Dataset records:
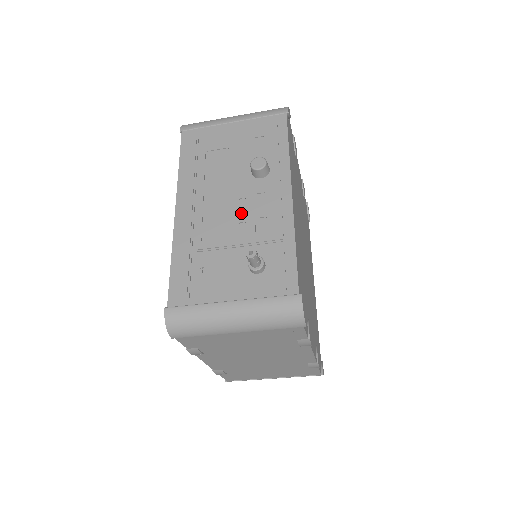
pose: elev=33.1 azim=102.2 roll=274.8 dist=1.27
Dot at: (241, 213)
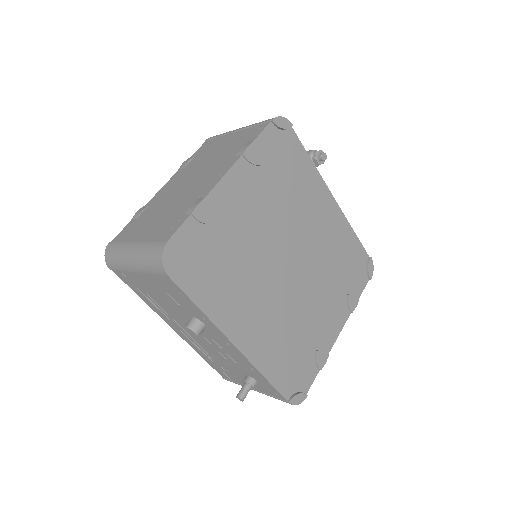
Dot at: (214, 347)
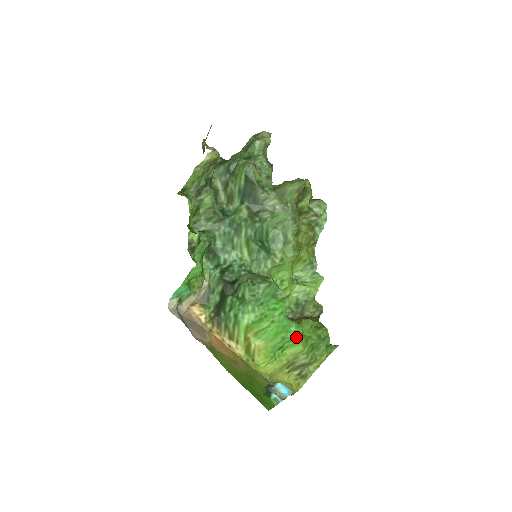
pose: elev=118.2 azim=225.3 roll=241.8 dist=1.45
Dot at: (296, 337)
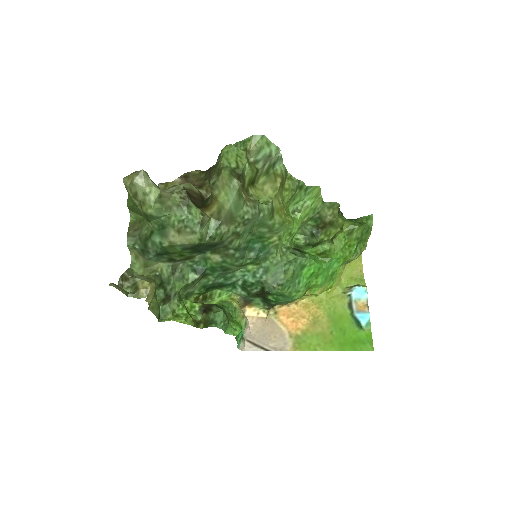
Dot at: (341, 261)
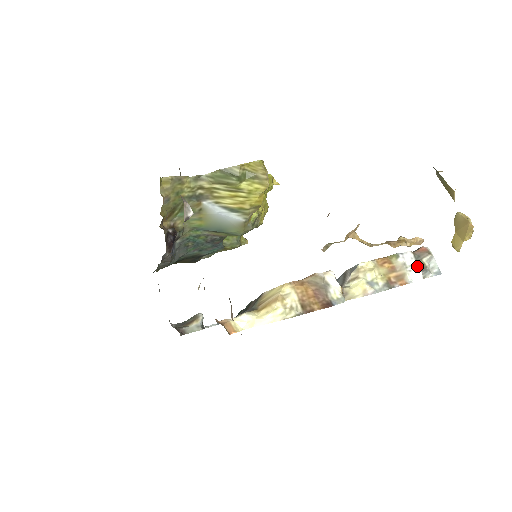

---

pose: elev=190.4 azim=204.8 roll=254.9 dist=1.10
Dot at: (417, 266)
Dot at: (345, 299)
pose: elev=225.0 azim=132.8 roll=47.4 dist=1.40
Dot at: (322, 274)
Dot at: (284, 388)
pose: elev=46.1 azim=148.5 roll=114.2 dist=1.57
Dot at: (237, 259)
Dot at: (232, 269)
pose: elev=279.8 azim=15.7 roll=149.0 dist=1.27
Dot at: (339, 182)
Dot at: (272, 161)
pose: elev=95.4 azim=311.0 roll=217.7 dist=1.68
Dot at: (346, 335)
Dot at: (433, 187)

INSTRUCTIONS TO FOLLOW: Set down the stretch of the records above from the line containing "pose: elev=95.4 azim=311.0" through the line containing "Dot at: (433, 187)", copying each line word for word.

EXERCISE ANSWER:
pose: elev=95.4 azim=311.0 roll=217.7 dist=1.68
Dot at: (346, 335)
Dot at: (433, 187)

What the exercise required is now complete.